Método: Estudo experimental em que induziu-se rinossinusite em 20 coelhos, por meio de obliteração temporária com esponja de uma das cavidades nasais. Amostras de tecido sinusal foram submetidas à análise histológica semiquantitativa, após sacrifício dos animais em intervalos regulares.

Resultados: Foram observados sinais de inflamação óssea e mucosa mais intensa no lado de indução, mas também contralateral. Testes estatísticos evidenciaram correlação entre a osteíte de ambos os lados, porém não entre inflamação óssea e mucosa de um mesmo lado, apoiando a  teoria de que a inflamação poderia se disseminar através do tecido ósseo, independente da inflamação mucosa.

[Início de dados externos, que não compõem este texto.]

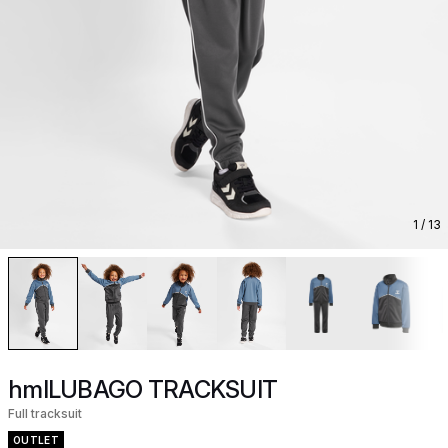
1
/ 13
hmlLUBAGO TRACKSUIT
Full tracksuit
OUTLET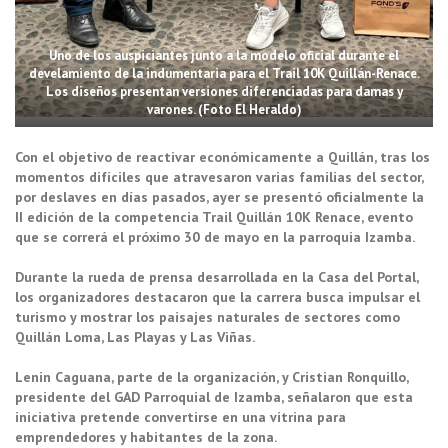
Uno de los auspiciantes junto a la modelo oficial durante el
develamiento de la indumentaria para el Trail 10K Quillán-Renace.
Los diseños presentan versiones diferenciadas para damas y
varones. (Foto El Heraldo)
Con el objetivo de reactivar económicamente a Quillán, tras los
momentos difíciles que atravesaron varias familias del sector,
por deslaves en días pasados, ayer se presentó oficialmente la
II edición de la competencia Trail Quillán 10K Renace, evento
que se correrá el próximo 30 de mayo en la parroquia Izamba.
Durante la rueda de prensa desarrollada en la Casa del Portal,
los organizadores destacaron que la carrera busca impulsar el
turismo y mostrar los paisajes naturales de sectores como
Quillán Loma, Las Playas y Las Viñas.
Lenin Caguana, parte de la organización, y Cristian Ronquillo,
presidente del GAD Parroquial de Izamba, señalaron que esta
iniciativa pretende convertirse en una vitrina para
emprendedores y habitantes de la zona.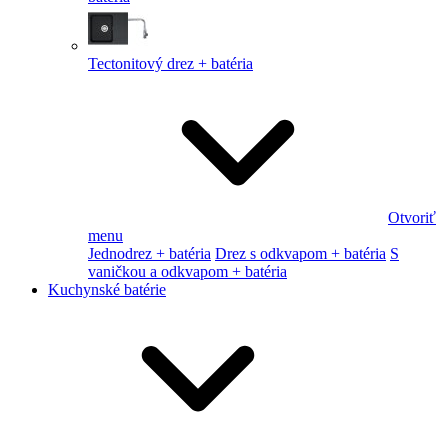
Tectonitový drez + batéria
Otvoriť
menu
Jednodrez + batéria
Drez s odkvapom + batéria
S
vaničkou a odkvapom + batéria
Kuchynské batérie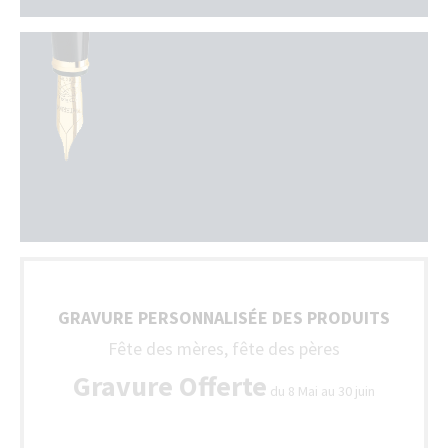
GRAVURE PERSONNALISÉE DES PRODUITS
Fête des mères, fête des pères
Gravure Offerte
du 8 Mai au 30 juin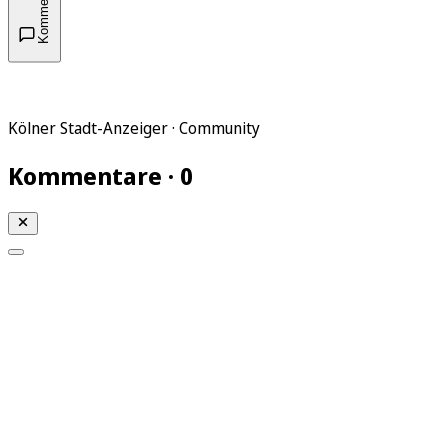
Kommentare
Kölner Stadt-Anzeiger · Community
Kommentare · 0
Mein KStA
Meine Artikel
Meine Region
Meine Newsletter
Mein KStA PLUS
Mein E-Paper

Conclusão: O presente estudo evidenciou a existência de osteíte, tanto no lado de indução quanto no contralateral, em modelo experimental em que não ocorre manipulação sinusal.

Palavras-chave:
Sinusite
Osteíte
Modelos animais

Introduction: Several experimental studies have shown osteitis after the onset of sinusitis, supporting the idea that bone involvement could participate in the dissemination and perpetuation of this inflammatory disease. However, procedures commonly performed for the induction of  sinusitis, such as antrostomies, can trigger sinusitis by themselves.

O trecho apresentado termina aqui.